### Problem to work on
Could you output every record below exactly as it appears?

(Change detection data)
________

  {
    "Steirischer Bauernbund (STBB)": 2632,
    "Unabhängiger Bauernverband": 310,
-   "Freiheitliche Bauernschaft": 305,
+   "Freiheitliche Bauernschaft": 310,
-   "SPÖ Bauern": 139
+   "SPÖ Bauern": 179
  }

________

### Reply to the task
  {
    "Steirischer Bauernbund (STBB)": 2632,
    "Unabhängiger Bauernverband": 310,
-   "Freiheitliche Bauernschaft": 305,
+   "Freiheitliche Bauernschaft": 310,
-   "SPÖ Bauern": 139
+   "SPÖ Bauern": 179
  }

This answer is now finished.